Hayes needs to get her in camp now — not to hand her a starting spot, but to start rebuilding the connective tissue. "We have to keep that core of that team together for as long as possible," Hayes said. Swanson is core. The clock is already running.

Tierna Davidson is a similar case. The center back tore her ACL a year ago, returned to the pitch March 21 with Gotham FC, and Hayes has already decided the time is right to reintegrate her. She'll be used in limited minutes.
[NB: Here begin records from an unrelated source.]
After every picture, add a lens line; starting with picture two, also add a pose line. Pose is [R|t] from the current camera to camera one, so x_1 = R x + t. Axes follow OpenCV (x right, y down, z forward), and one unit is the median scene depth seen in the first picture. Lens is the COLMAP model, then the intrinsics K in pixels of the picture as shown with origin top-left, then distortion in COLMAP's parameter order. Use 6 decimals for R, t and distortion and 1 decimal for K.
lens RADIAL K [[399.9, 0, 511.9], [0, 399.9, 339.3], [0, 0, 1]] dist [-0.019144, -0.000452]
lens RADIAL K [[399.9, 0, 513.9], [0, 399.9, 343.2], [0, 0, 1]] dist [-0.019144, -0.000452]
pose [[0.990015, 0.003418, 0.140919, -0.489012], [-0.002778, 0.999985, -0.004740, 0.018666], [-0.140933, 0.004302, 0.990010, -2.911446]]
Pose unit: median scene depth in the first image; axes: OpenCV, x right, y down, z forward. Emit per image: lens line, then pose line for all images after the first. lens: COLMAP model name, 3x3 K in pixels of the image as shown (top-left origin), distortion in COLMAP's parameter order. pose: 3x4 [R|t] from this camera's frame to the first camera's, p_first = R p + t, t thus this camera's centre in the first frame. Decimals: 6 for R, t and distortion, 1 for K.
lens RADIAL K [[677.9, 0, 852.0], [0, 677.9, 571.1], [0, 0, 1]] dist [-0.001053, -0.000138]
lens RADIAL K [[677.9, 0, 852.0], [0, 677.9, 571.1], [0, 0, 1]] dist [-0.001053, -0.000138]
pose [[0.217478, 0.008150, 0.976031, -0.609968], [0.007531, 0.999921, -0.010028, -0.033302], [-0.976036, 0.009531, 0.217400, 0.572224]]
But her left foot and ability to drive the ball into the attacking third give Hayes something her current CB options don't quite replicate — and that's a real edge in a possession-heavy system.
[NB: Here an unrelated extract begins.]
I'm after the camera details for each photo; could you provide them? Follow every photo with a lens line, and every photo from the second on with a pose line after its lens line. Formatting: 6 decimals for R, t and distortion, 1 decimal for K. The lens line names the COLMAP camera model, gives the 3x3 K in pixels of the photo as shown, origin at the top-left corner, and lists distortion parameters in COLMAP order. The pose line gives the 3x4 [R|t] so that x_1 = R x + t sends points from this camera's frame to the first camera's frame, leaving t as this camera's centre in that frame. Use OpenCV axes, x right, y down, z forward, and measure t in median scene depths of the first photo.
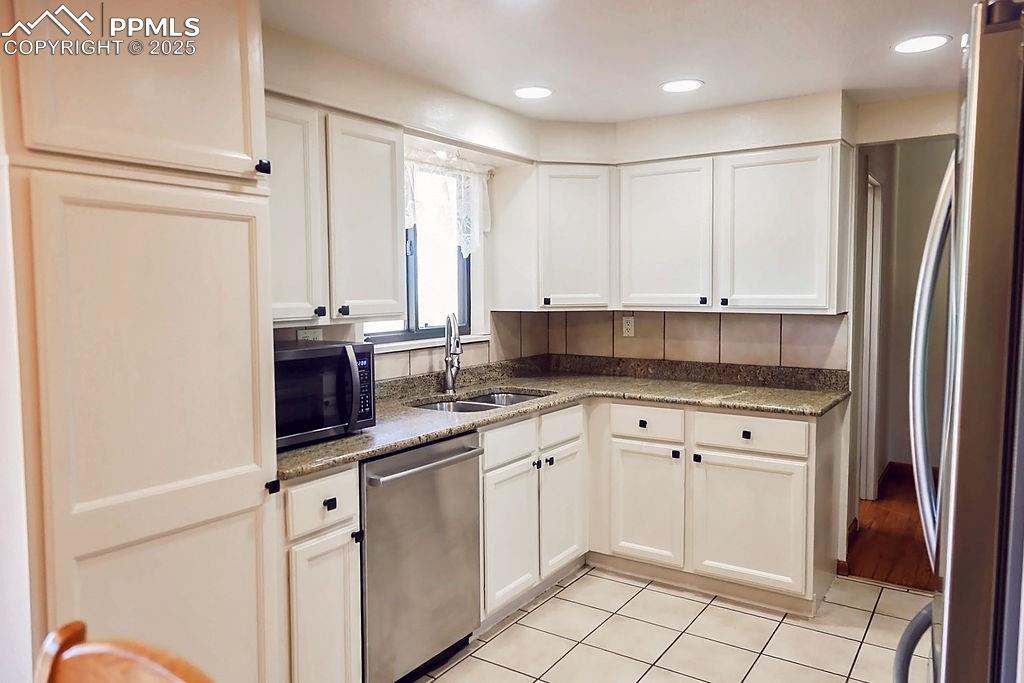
lens RADIAL K [[707.0, 0, 512.4], [0, 707.0, 343.9], [0, 0, 1]] dist [0.005940, 0.004866]
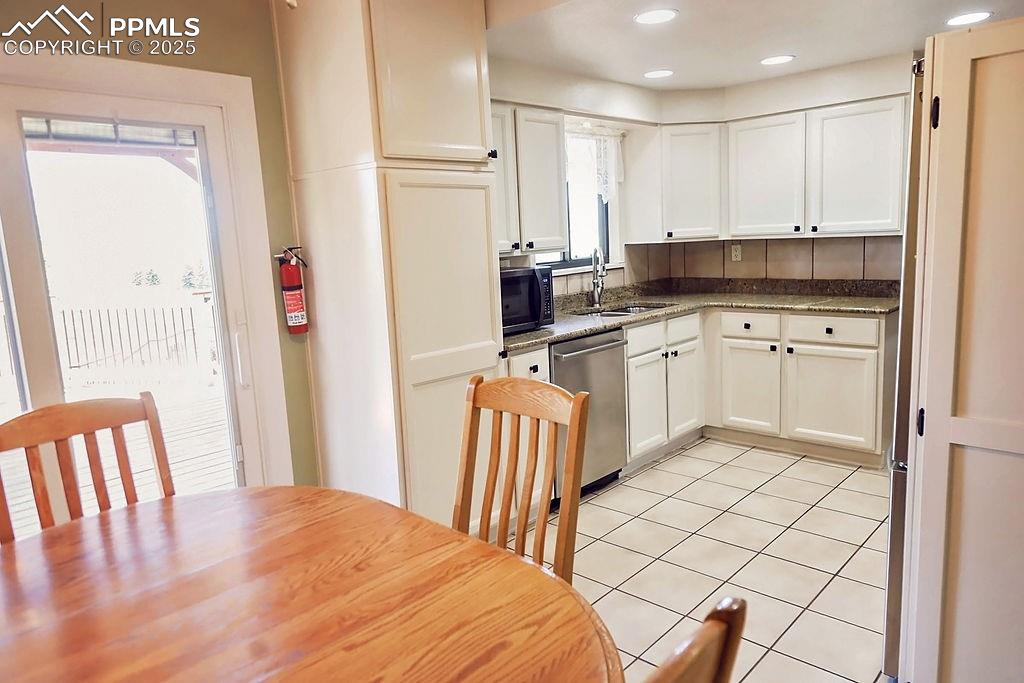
lens RADIAL K [[707.0, 0, 512.9], [0, 707.0, 343.1], [0, 0, 1]] dist [0.005940, 0.004866]
pose [[0.987775, -0.017508, -0.154901, -0.041728], [0.029724, 0.996596, 0.076901, 0.032758], [0.153027, -0.080565, 0.984932, -0.366514]]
Others making the bubble harder to ignore

Beyond the returning stars, a handful of NWSL players have made the early weeks genuinely difficult to dismiss:

  • Ayo Oke (Denver Summit) — the full back is turning heads four games in
  • Pietra Tordin (Portland Thorns) — Hayes herself said she "has started really, really well"
  • Jordynn Dudley (Gotham FC) — the forward is stacking performances
  • Eva Gaetino (Denver Summit) — a center back option worth monitoring
  • Lia Godfrey (San Diego) — the midfielder has the profile Hayes tends to like

None of these players are guaranteed anything. But Hayes watches everything — she said so directly, while singling out Angel City's unbeaten run and Houston's strong start. She's paying attention. The question is how much she values club form versus the accumulated camp experience players like Ally Sentnor have built over 18 caps in this system.

That comparison is genuinely hard. Sentnor has been in Hayes' machine since November 2024, shaped by her training, her demands, her culture. A newcomer, no matter how good their club numbers, starts from zero in that environment. Hayes knows this. It's partly why Jaedyn Shaw got a call-up to the Japan camp despite missing Gotham's last two games through injury — staying connected to the group matters as much as playing minutes right now.

The 2027 World Cup is 27 months away. Hayes implied the core was close to set. The NWSL's first month just made that a harder line to hold.